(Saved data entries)
━━━━━━━━

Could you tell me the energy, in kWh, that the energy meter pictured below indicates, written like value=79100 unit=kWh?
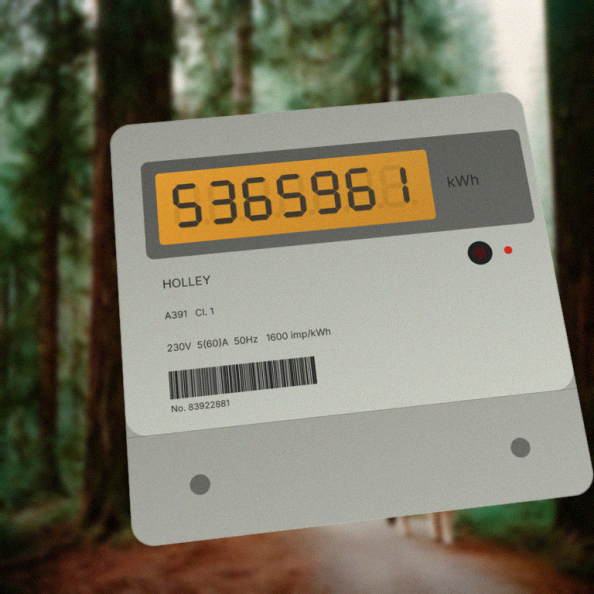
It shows value=5365961 unit=kWh
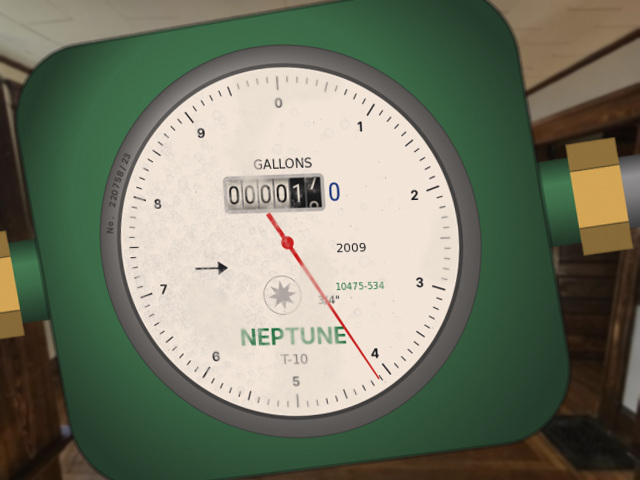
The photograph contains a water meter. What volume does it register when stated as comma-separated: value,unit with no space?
174.1,gal
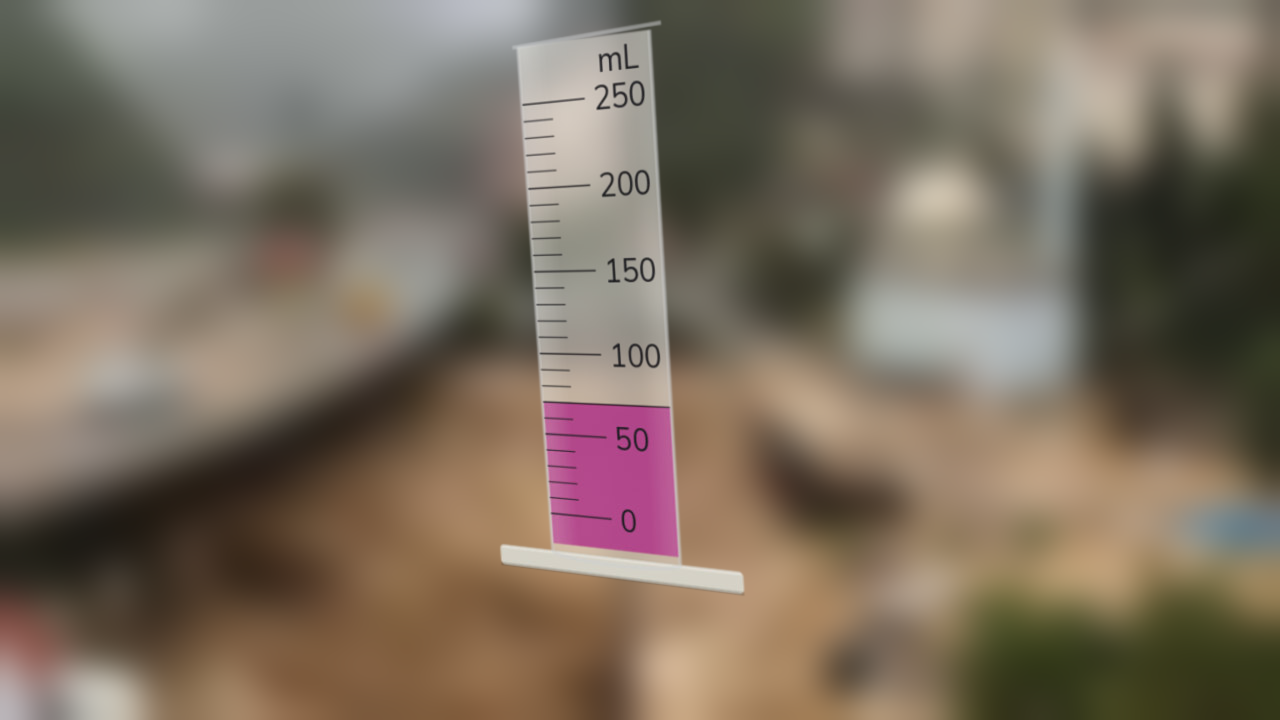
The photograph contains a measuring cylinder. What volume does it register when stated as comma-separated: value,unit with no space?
70,mL
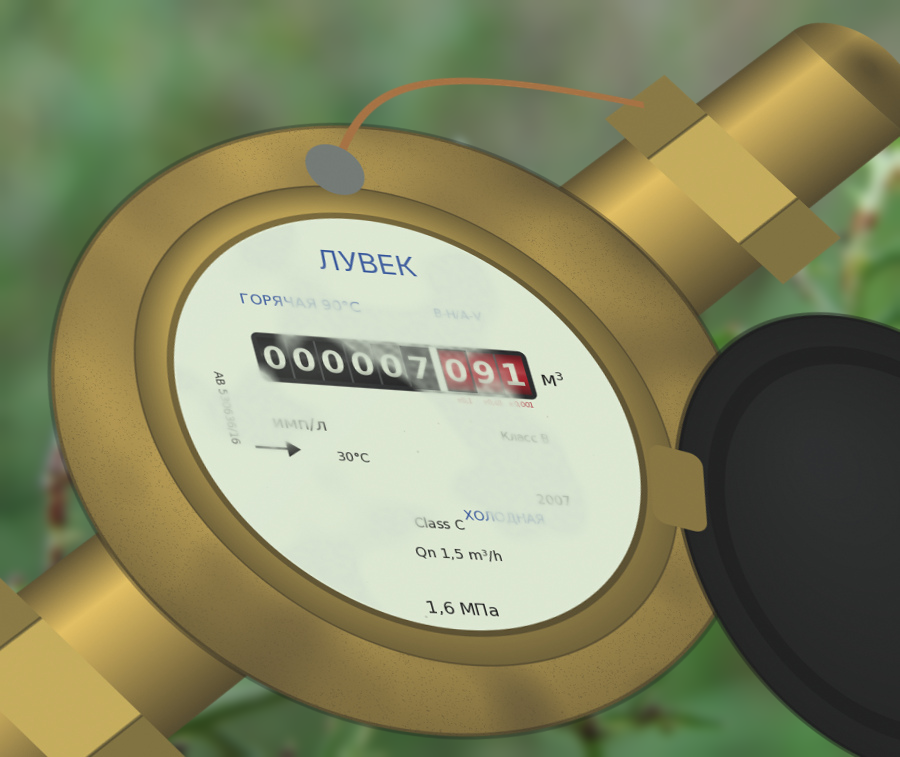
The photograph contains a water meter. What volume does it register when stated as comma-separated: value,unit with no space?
7.091,m³
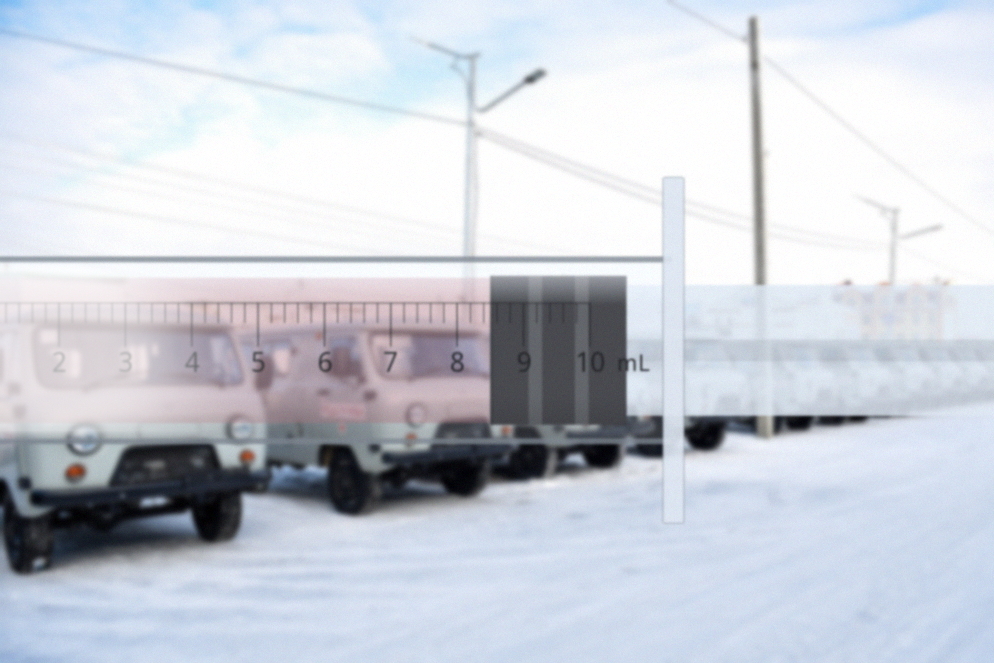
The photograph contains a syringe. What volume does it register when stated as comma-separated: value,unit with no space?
8.5,mL
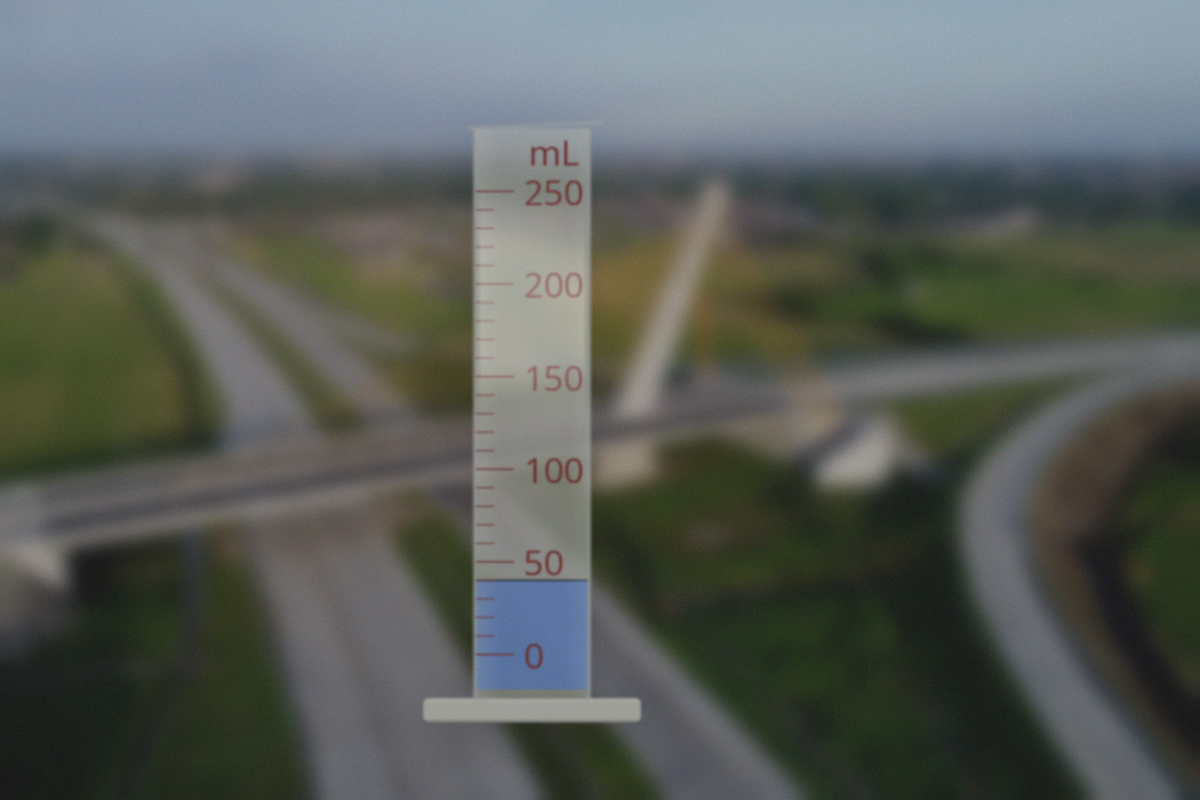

━━━━━━━━

◆ Task to carry out: Please write out every one of the items above verbatim, leaving the pictures out.

◆ Finished exercise:
Could you tell me the energy, in kWh, that the energy meter pictured below indicates, written like value=79100 unit=kWh?
It shows value=5365961 unit=kWh
The photograph contains a water meter. What volume does it register when stated as comma-separated: value,unit with no space?
174.1,gal
The photograph contains a measuring cylinder. What volume does it register when stated as comma-separated: value,unit with no space?
70,mL
The photograph contains a water meter. What volume does it register when stated as comma-separated: value,unit with no space?
7.091,m³
The photograph contains a syringe. What volume does it register when stated as comma-separated: value,unit with no space?
8.5,mL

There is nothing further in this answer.